Loi n° 2020-1379 du 14 novembre 2020 – JORF n° 0277 du 15 novembre 2020

Dans le cadre de la loi autorisant la prorogation de l’état d’urgence sanitaire et portant diverses mesures de gestion de la crise sanitaire, le législateur a défini un périmètre de protection du locataire contre les éventuelles actions du bailleur au titre des impayés locatifs.

C’est ainsi que :

  • sous réserve des critères d’exigibilité (seuils d’effectifs, de chiffre d’affaires et de perte de chiffre d’affaires) qui seront fixés par décret,
  • pour une durée correspondant à la période au cours de laquelle l’activité est affectée par la mesure d’interdiction d’ouverture, 2 mois à compter de l’expiration de cette mesure (la nouvelle période dite de confinement + 2 mois).

Le locataire ne peut pas se voir appliquer en raison d’un impayé au titre de cette période :

  • des intérêts,
  • des pénalités ou toute mesure financière.

__________

Reprenez l'extrait sur la protection des locataires contre les impayés pendant la crise sanitaire et rédigez sa suite à partir de sa dernière ligne. Les données qui suivent n'ont aucun rôle dans ce travail.

EXTRAIT DES DONNÉES —
__________

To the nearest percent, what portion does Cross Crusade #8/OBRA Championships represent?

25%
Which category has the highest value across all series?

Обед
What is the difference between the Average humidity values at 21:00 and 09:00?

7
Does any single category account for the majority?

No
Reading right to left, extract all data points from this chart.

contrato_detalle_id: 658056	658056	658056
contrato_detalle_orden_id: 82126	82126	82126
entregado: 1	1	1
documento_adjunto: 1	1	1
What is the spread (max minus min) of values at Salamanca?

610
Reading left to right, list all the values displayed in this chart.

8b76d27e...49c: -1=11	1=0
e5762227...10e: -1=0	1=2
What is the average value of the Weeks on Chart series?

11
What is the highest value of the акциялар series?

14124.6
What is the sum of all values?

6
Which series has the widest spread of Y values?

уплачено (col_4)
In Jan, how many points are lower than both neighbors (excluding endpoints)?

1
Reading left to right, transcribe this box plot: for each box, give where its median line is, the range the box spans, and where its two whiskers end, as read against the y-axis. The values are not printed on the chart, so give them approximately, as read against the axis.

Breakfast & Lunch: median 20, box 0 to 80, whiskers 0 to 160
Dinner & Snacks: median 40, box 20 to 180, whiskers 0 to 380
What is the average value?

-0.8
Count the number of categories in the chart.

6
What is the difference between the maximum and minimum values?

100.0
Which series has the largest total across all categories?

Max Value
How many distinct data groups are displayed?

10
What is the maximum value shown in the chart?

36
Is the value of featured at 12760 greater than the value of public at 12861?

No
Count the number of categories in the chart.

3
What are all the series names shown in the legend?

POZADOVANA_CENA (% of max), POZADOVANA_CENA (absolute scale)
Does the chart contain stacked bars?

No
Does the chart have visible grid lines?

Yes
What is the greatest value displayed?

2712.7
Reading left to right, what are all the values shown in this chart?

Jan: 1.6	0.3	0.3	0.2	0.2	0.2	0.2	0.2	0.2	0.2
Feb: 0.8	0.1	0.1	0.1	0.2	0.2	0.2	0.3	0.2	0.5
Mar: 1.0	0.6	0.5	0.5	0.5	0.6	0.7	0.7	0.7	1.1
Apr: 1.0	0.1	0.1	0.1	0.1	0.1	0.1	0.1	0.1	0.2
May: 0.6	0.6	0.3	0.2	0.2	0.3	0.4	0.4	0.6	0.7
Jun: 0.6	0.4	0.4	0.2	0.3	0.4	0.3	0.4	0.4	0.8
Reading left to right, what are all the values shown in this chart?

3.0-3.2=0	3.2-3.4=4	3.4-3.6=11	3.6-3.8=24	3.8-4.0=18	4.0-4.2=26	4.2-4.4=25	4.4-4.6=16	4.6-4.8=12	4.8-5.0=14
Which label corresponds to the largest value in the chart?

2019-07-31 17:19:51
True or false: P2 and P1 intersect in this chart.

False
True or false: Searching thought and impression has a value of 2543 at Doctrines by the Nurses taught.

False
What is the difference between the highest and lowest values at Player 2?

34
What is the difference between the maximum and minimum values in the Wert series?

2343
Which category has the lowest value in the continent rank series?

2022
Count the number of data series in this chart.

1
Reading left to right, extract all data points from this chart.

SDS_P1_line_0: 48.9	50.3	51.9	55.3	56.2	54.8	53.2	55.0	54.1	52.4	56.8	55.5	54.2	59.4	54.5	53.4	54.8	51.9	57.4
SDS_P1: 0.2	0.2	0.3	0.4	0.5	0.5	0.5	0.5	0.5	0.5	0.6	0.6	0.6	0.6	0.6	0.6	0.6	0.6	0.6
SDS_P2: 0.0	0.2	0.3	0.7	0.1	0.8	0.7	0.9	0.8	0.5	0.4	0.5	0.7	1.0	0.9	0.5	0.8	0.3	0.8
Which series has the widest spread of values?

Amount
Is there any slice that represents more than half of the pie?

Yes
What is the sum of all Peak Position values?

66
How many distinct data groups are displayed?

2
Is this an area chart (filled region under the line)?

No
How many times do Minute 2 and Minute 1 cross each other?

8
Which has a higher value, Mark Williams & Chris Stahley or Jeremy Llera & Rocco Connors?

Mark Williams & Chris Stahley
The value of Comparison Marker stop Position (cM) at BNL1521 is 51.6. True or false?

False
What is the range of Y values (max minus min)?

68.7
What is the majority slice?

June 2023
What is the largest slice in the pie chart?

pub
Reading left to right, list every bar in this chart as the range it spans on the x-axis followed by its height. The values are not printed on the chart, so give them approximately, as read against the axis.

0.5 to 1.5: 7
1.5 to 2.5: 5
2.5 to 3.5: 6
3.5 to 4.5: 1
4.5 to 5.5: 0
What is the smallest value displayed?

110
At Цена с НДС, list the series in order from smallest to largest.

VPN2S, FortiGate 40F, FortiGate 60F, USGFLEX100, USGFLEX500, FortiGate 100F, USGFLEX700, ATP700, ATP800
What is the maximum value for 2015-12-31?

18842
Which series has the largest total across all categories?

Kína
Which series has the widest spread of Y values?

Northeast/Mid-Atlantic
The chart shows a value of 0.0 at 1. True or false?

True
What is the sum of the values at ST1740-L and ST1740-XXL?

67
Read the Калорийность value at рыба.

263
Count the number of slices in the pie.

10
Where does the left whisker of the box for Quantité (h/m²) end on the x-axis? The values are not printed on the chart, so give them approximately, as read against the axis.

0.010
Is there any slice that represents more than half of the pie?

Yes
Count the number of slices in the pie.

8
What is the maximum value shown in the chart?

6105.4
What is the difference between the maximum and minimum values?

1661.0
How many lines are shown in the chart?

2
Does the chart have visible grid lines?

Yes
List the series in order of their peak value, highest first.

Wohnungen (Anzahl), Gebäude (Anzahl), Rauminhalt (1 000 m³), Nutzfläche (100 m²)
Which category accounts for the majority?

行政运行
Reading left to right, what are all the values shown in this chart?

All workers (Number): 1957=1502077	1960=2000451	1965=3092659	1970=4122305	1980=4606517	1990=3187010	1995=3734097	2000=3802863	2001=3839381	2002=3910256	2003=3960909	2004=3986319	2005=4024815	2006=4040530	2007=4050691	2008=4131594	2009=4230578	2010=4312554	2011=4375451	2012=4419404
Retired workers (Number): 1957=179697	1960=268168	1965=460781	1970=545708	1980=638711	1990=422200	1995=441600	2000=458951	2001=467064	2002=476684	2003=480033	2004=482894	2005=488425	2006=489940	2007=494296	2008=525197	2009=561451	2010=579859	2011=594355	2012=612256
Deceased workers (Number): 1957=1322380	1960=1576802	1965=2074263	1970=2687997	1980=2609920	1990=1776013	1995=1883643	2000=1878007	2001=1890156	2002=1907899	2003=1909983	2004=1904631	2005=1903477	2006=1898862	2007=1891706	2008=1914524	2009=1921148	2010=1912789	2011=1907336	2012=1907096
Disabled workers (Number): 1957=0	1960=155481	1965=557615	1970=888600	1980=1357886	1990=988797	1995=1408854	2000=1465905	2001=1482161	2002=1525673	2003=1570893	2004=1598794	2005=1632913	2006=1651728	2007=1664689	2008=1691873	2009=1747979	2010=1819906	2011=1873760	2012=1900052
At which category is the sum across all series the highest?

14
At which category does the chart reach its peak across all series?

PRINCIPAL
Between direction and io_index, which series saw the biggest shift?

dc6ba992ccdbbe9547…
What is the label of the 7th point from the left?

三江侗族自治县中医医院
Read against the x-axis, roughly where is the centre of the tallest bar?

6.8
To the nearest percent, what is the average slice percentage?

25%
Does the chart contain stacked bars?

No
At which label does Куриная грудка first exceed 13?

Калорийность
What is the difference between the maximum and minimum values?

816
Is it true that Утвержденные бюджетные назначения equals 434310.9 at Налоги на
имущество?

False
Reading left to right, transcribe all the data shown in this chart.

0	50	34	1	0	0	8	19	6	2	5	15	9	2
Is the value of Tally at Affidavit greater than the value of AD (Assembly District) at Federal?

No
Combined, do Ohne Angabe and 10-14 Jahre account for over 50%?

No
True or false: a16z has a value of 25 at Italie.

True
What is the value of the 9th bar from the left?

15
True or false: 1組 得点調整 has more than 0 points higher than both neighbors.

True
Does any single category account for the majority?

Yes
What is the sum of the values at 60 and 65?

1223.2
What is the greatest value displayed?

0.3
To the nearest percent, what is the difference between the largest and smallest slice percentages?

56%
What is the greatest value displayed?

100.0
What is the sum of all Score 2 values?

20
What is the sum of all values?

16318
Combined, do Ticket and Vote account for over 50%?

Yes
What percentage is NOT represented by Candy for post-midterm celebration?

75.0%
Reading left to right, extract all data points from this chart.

__________

ZONE DE RÉPONSE —
En outre, les actions et voies d’exécution ou mesures conservatoires au bénéfice du bailleur sont neutralisées, dès lors que le locataire ne peut encourir :

  • une action, ou voie d’exécution forcée (action en paiement ou action en résiliation),
  • une mesure conservatoire (saisie conservatoire, inscription judiciaire, nantissement, etc…),
  • de même que les suretés réelles ou personnelles (cautionnement) ne peuvent être activées.

Enfin, sans que les impayés portent nécessairement sur la période visée ci-dessus :

  • Les procédures d’exécution engagées par le bailleur à l’encontre du locataire pour non-paiement de loyers ou charges locatives exigibles sont suspendues pendant cette même période.